Query a V2 graph using a V1 query

Export the gzip compressed, base64 encoded V1 schema into $V1_SCHEMA for ease of use. Same for the V1 query.

export V1_SCHEMA=$(cat v1_schema.gql | gzip | base64)

export QUERY='''query MyQuery {  
  vcs {  
    users {  
      nodes {  
        id  
        name  
        email  
        htmlUrl  
      }  
    }  
  }  
}'''

./airbyte-local.sh \
  --src 'farosai/airbyte-faros-graphql-source' \
  --src.api_url $FAROS_API_URL \
  --src.api_key $FAROS_API_KEY \
  --src.graph 'your-source-graph' \
  --src.graphql_api 'v2'  \
  --src.result_model 'Nested' \
  --src.query $QUERY \
  --src.adapt_v1_query 'true' \
  --src.legacy_v1_schema $V1_SCHEMA \
  --src-only

Using buckets to speed up the copy

One can split the read into N buckets (1 by default), allowing N concurrent source/destination pairs to speed up graph copying.
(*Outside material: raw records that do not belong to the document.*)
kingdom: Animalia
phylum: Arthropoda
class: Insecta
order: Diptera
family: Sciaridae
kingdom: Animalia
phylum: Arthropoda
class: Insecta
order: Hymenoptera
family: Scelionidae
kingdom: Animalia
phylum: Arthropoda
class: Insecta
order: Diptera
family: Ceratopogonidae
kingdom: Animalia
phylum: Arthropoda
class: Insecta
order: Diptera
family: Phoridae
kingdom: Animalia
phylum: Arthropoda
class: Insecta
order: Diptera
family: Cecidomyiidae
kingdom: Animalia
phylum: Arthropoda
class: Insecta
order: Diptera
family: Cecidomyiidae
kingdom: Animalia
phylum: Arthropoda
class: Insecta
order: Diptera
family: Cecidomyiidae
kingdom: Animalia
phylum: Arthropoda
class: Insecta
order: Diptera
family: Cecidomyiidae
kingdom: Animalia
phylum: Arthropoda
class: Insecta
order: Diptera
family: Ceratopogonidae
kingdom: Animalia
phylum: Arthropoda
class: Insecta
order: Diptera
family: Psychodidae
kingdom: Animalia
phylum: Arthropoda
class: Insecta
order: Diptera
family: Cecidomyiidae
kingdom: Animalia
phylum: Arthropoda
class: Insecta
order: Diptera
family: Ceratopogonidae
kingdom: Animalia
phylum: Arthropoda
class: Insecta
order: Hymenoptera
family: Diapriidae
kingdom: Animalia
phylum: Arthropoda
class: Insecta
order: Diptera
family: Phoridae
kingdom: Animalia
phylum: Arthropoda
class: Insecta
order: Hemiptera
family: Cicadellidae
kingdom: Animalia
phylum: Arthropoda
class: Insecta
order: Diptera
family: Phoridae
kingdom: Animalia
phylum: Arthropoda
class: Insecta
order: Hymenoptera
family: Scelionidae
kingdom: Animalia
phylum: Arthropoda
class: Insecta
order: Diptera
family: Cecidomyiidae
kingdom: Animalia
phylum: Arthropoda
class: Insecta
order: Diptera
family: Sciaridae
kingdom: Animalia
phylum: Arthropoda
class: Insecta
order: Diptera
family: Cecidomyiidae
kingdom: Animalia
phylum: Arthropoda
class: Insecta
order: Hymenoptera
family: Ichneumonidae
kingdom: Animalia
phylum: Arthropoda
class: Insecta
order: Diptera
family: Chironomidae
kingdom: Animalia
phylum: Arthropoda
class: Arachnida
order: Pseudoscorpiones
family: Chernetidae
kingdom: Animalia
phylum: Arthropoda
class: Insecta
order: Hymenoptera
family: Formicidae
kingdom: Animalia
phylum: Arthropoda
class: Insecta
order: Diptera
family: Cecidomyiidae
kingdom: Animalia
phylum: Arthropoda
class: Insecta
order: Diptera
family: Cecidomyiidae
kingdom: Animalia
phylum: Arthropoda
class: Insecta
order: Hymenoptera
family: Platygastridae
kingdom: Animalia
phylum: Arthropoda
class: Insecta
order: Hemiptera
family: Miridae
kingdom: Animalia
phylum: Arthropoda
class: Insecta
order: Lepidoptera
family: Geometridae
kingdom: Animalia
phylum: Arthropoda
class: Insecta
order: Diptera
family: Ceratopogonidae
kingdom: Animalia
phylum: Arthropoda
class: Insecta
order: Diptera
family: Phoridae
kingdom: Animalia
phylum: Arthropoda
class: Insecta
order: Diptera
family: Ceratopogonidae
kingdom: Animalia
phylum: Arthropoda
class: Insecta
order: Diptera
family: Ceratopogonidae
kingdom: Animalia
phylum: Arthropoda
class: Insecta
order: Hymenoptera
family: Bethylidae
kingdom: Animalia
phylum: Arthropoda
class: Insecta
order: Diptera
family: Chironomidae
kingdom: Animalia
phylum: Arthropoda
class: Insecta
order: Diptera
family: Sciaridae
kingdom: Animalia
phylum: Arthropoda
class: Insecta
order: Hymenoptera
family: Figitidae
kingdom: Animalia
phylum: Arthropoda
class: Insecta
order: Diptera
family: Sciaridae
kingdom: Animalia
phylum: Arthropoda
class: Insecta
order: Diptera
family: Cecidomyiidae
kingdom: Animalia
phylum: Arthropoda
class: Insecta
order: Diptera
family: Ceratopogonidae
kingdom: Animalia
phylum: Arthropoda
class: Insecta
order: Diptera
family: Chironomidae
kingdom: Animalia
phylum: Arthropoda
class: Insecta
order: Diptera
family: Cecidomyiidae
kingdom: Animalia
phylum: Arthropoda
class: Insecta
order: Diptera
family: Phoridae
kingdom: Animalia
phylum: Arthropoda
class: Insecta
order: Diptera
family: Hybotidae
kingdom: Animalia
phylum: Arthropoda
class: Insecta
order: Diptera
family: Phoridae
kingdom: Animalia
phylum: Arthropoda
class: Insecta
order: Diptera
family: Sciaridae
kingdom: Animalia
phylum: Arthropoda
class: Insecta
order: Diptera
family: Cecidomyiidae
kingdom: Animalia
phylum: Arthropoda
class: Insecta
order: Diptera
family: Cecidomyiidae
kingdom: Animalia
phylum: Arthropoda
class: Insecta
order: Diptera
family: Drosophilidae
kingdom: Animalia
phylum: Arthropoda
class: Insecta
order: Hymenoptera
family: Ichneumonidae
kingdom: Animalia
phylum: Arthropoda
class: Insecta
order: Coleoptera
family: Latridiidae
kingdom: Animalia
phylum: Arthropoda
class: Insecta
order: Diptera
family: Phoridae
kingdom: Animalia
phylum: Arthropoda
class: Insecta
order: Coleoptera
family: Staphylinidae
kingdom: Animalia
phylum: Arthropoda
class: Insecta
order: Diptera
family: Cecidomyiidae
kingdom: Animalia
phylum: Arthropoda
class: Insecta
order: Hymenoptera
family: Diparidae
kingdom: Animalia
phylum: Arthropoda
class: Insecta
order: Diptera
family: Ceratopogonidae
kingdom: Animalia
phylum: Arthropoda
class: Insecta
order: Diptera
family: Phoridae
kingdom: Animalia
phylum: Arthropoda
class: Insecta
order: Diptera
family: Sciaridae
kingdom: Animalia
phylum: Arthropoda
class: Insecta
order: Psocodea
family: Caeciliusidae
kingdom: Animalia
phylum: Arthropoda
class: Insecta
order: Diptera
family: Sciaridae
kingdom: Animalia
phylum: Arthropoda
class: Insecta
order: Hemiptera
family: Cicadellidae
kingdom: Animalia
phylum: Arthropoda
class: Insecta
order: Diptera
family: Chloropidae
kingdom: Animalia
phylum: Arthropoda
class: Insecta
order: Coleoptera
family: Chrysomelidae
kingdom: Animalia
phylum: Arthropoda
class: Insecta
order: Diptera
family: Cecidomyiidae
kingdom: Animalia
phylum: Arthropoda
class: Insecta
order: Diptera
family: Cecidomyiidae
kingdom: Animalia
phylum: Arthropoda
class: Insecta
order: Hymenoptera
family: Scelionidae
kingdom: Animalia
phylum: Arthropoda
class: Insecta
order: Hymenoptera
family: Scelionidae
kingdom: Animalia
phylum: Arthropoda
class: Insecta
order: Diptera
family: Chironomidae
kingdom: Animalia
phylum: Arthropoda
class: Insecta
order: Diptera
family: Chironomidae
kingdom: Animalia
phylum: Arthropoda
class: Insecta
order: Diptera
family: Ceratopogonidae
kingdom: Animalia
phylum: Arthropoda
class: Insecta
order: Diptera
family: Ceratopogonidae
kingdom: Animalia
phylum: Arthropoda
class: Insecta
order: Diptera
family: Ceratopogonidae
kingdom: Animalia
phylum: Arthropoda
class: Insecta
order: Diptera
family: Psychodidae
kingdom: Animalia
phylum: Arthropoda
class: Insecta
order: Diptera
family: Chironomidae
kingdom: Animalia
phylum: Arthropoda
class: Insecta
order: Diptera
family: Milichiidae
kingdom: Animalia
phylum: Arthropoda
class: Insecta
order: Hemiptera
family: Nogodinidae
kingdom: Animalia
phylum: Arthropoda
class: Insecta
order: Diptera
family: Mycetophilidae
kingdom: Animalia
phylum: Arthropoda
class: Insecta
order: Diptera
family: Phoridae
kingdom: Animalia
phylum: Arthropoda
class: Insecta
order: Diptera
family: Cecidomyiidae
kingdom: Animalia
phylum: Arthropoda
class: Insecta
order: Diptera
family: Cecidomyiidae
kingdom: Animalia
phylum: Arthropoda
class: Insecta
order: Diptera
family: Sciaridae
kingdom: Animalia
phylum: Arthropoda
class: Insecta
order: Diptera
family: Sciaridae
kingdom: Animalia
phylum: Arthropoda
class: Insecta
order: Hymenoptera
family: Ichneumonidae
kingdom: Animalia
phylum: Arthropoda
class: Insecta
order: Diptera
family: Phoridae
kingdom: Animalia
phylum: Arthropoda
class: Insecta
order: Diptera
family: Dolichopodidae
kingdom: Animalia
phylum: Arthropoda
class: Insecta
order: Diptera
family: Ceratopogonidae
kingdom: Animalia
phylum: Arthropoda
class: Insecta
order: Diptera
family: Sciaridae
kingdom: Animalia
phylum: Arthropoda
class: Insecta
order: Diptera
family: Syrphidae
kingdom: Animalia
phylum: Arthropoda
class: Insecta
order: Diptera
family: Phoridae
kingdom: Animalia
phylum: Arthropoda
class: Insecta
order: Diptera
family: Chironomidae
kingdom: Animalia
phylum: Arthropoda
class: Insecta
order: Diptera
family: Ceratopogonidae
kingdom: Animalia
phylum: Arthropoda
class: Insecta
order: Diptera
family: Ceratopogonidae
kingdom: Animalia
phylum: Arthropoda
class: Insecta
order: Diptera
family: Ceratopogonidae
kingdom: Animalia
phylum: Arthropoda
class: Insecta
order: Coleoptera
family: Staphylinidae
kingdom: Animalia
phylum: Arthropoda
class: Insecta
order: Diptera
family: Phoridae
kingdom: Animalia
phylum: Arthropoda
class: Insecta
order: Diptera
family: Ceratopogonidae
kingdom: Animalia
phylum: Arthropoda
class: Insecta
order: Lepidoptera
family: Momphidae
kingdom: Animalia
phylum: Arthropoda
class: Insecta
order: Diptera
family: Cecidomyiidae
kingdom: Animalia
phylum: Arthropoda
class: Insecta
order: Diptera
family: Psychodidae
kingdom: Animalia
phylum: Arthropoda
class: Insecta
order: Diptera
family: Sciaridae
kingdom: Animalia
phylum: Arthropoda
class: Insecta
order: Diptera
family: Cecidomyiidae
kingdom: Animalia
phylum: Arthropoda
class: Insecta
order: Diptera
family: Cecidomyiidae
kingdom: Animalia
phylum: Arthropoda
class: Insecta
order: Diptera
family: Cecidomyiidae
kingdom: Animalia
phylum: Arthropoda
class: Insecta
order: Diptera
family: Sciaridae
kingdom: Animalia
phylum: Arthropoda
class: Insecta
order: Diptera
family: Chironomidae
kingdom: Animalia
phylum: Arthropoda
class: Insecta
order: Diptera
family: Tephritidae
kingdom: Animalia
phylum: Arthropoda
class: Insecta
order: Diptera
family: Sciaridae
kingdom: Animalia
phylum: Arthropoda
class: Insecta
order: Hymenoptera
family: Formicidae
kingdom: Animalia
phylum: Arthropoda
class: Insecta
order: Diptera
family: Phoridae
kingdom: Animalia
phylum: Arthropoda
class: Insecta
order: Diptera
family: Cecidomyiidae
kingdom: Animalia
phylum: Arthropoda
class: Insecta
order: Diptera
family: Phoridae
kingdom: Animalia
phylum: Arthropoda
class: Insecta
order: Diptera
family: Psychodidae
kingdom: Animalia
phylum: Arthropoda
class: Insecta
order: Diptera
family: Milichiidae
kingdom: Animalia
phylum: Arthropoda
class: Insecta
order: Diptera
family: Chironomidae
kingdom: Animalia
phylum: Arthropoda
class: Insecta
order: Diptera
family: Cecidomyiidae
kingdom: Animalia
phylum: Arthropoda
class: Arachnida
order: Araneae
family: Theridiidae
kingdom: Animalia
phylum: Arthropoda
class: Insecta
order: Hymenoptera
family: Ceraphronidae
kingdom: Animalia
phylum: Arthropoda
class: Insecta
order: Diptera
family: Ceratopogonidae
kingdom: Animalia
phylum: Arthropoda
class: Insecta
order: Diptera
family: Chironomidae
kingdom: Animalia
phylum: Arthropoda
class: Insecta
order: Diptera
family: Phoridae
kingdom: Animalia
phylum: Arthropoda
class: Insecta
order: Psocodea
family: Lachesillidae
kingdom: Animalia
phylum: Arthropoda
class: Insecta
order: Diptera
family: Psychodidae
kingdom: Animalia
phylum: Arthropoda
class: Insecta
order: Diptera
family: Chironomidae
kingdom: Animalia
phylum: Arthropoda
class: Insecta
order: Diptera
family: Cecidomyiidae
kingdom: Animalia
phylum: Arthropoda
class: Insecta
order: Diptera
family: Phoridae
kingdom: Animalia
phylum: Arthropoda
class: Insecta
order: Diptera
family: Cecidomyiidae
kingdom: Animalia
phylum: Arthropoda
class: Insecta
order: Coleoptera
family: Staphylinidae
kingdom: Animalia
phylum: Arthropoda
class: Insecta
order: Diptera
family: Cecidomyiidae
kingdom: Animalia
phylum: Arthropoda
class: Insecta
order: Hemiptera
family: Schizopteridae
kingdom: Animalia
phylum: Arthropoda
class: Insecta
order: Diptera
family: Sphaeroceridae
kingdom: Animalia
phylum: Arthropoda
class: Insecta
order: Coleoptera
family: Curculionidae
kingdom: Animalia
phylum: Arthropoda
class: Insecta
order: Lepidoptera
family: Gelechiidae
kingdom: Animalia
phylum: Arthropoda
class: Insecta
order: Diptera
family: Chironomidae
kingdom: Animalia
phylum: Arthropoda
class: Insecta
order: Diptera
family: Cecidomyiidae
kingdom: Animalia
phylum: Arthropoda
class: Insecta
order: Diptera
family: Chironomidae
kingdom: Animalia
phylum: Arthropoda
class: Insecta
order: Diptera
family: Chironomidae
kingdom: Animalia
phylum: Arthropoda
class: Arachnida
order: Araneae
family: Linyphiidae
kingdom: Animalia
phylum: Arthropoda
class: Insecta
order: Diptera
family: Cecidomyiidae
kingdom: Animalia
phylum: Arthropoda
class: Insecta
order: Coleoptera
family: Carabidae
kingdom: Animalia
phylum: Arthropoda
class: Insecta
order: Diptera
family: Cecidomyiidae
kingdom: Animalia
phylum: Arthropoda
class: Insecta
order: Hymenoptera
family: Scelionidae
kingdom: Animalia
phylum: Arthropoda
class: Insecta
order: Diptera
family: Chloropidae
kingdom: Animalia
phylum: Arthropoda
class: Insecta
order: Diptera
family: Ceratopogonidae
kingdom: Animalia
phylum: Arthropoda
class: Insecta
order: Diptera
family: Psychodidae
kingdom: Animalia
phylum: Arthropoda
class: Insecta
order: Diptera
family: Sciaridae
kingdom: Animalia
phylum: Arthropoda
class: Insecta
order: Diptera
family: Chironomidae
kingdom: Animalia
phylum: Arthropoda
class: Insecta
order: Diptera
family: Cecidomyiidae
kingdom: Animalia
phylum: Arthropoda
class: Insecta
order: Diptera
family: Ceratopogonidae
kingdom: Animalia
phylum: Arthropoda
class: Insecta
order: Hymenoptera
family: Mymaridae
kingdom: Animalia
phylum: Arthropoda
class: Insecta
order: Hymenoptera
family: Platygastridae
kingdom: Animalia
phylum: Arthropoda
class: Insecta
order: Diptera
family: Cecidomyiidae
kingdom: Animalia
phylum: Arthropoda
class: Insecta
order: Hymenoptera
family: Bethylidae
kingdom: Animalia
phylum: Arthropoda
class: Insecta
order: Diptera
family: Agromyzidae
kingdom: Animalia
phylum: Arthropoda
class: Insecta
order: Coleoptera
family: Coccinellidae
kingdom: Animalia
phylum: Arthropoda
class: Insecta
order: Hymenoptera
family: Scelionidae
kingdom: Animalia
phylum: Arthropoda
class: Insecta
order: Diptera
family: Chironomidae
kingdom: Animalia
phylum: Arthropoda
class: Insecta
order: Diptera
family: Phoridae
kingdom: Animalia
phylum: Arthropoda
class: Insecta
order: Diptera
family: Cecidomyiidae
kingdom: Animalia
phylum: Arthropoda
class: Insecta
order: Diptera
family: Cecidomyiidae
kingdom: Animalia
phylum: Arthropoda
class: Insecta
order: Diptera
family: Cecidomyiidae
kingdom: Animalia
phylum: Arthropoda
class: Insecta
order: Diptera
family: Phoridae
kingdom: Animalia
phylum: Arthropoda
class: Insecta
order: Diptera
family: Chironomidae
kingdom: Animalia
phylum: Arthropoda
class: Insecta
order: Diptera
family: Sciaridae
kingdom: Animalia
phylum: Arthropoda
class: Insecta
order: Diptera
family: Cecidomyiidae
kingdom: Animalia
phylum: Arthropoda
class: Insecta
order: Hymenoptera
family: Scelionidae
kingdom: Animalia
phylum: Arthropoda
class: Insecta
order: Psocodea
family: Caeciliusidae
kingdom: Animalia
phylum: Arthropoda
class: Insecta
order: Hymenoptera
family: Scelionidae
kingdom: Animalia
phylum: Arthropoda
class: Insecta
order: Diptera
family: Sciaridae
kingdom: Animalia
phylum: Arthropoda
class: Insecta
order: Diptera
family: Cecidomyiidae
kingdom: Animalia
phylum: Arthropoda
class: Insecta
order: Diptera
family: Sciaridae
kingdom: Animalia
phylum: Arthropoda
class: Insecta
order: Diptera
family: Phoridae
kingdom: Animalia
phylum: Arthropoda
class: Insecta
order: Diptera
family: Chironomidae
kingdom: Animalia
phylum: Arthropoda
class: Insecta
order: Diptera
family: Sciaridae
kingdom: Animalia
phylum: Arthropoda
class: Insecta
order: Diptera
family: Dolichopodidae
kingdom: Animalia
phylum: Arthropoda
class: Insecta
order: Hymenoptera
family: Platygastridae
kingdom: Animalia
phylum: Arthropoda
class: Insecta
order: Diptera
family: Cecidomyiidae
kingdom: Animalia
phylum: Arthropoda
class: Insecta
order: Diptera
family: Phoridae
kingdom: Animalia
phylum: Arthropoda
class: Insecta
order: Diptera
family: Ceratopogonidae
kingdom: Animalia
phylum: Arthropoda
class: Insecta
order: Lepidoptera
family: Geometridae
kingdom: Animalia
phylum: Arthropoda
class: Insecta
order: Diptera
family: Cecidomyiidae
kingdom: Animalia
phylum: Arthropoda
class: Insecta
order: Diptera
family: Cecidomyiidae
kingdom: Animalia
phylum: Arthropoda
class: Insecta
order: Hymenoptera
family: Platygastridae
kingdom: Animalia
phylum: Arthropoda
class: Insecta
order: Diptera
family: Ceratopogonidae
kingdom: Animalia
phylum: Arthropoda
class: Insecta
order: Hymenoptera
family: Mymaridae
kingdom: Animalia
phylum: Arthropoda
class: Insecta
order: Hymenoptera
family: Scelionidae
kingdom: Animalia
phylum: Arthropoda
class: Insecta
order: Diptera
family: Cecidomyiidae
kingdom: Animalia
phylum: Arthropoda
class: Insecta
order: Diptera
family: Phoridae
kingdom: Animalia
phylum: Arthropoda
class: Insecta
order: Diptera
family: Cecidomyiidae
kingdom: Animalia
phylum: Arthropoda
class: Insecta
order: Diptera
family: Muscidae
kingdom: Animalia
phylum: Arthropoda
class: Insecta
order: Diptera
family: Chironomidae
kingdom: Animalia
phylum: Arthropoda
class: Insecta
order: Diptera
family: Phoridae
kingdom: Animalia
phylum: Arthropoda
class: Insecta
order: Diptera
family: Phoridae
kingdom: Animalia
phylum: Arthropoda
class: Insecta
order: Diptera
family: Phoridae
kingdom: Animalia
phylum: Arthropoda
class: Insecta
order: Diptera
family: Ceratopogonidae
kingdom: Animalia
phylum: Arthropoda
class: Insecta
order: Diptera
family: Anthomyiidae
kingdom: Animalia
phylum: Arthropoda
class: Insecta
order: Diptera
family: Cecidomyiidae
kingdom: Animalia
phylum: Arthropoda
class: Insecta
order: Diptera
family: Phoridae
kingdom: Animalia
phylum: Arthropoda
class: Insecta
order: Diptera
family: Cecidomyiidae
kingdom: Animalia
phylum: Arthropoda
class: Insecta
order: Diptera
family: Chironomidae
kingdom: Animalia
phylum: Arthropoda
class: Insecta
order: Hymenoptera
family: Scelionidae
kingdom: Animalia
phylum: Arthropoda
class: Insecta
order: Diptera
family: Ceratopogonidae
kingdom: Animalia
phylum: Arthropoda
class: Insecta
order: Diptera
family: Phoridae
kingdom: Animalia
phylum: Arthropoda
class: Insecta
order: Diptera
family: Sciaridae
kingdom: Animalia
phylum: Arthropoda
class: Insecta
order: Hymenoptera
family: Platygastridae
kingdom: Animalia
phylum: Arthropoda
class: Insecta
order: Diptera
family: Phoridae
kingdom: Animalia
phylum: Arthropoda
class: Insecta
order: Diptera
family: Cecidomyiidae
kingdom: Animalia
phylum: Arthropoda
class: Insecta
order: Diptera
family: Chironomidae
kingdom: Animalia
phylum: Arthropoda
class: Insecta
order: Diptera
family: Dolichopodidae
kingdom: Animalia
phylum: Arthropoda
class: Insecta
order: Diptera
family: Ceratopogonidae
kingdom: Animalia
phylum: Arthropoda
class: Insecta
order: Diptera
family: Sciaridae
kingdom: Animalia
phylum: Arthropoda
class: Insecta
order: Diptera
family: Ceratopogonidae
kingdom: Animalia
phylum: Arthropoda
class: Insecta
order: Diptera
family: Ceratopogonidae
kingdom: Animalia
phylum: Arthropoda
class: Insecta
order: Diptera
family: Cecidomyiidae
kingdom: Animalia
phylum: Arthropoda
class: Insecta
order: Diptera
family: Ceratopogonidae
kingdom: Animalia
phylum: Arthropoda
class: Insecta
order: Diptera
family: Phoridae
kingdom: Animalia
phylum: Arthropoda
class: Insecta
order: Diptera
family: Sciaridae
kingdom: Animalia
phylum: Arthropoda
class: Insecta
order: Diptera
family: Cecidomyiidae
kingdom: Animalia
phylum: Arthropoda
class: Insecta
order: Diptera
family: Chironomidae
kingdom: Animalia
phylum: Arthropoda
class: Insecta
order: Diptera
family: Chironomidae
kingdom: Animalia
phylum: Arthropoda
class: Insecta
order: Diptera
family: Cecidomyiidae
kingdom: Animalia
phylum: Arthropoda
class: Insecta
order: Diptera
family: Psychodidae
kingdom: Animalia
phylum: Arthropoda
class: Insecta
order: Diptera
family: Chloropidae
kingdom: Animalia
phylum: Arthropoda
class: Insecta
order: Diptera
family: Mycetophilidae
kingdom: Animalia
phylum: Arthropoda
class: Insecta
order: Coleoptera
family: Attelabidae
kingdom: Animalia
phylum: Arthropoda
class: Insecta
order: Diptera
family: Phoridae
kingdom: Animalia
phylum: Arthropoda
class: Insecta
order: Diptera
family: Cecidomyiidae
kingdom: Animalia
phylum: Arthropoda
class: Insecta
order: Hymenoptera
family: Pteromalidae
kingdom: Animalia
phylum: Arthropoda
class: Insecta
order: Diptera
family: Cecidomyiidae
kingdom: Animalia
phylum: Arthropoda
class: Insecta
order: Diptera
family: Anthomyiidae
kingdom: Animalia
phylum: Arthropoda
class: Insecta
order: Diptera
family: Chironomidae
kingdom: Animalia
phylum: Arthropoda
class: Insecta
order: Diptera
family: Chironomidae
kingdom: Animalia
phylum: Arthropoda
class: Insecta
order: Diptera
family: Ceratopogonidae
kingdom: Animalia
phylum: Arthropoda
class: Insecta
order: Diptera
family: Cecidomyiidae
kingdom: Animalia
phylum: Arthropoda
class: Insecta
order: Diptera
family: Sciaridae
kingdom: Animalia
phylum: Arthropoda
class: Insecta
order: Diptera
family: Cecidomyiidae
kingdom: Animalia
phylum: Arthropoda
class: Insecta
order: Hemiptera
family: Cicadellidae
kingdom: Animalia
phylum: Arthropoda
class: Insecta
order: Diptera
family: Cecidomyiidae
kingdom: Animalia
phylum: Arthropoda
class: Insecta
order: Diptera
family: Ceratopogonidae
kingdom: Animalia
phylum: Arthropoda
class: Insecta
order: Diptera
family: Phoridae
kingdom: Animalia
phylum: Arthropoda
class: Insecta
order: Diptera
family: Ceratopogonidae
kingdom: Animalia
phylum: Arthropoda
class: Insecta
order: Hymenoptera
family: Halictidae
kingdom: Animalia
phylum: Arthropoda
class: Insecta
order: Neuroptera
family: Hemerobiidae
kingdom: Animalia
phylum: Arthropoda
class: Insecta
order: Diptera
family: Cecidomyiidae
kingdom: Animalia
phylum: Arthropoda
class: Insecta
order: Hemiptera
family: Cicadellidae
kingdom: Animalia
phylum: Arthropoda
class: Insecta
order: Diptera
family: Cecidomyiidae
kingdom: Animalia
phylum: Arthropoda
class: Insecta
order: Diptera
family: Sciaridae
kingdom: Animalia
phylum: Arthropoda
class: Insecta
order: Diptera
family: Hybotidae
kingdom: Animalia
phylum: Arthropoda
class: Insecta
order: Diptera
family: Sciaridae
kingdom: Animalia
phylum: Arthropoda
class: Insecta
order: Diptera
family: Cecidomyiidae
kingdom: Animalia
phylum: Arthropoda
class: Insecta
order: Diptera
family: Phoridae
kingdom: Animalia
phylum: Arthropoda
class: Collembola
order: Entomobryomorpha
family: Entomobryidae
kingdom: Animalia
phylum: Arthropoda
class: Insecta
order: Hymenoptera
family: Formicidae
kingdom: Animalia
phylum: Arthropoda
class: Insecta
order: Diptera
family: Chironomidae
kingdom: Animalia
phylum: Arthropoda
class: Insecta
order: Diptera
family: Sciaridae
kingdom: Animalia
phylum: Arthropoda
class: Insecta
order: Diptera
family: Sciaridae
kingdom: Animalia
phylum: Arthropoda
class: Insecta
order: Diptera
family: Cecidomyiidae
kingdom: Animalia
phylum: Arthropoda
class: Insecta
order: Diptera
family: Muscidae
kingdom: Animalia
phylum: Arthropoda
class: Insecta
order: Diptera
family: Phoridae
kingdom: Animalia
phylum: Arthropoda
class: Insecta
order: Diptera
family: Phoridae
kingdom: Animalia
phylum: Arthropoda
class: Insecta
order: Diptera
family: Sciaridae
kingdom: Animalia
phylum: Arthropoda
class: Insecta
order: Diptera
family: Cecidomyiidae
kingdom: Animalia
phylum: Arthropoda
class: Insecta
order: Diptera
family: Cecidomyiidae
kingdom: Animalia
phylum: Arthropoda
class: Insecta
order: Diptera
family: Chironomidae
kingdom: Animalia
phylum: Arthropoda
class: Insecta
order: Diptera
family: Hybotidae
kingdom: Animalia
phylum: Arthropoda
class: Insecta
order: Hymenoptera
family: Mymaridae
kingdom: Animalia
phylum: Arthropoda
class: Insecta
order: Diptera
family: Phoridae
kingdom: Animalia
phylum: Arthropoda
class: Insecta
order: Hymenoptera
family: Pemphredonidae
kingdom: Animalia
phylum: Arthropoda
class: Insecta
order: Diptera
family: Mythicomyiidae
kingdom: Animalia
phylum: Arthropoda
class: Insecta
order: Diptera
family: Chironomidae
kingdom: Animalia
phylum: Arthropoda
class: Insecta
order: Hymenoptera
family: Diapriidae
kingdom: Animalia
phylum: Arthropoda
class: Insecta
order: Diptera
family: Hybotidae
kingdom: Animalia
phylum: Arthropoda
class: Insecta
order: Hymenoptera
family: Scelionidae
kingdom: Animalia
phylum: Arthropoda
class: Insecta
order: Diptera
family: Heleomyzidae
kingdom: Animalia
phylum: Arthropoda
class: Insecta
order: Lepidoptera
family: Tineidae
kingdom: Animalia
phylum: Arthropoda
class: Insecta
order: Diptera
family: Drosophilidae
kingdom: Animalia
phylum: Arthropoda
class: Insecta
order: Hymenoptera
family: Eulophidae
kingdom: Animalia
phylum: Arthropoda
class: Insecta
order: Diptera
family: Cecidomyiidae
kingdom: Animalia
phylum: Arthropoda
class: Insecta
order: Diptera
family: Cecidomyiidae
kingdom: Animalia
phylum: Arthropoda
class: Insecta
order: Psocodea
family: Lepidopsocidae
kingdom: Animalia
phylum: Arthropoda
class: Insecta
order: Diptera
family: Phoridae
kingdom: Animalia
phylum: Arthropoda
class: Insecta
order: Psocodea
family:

Make sure to use a different path for the state of each bucket.

Note: Concurrent writes do not work for V1 graphs, so only use buckets if you intend only to split the read and do the writes sequentially.

Example for bucket 1 of 3 buckets total:

./airbyte-local.sh \
  --src 'farosai/airbyte-faros-graphql-source' \
  --src.api_url $FAROS_API_URL \
  --src.api_key $FAROS_API_KEY \
  --src.graph 'your-source-graph' \
  --src.graphql_api 'v2' \
  --src.result_model 'Flat' \
  --src.bucket_id 1 \
  --src.bucket_total 3 \
  --check-connection \
  --dst 'farosai/airbyte-faros-destination' \
  --dst.edition_configs '{"edition":"cloud", "graph":"your-destination-graph", "graphql_api": "v2"}' \
  --dst.edition_configs.api_url $FAROS_API_URL \
  --dst.edition_configs.api_key $FAROS_API_KEY \
  --state bucket-1-of-3.state.json

Replacing the origin of the copied records

By default, the destination preserves the origin of the copied records. That is, if the records emitted by the Faros GraphQL source have an origin field, its value is kept as is when copied to the destination graph.

This behavior can be turned off like so:

--dst.accept_input_records_origin false

In this case, the copied records will use an origin created by the Airbyte local CLI or, if present, a user provided origin via --dst.origin.

When accept_input_records_origin is enabled, it is also possible to replace certain origins and keep others untouched. For example:

--dst.replace_origin_map '"{ \"originA\": \"originB\" }"'

In this case, records emitted by the source with origin originA will be copied with origin originB to the destination graph. All other origins are kept as is.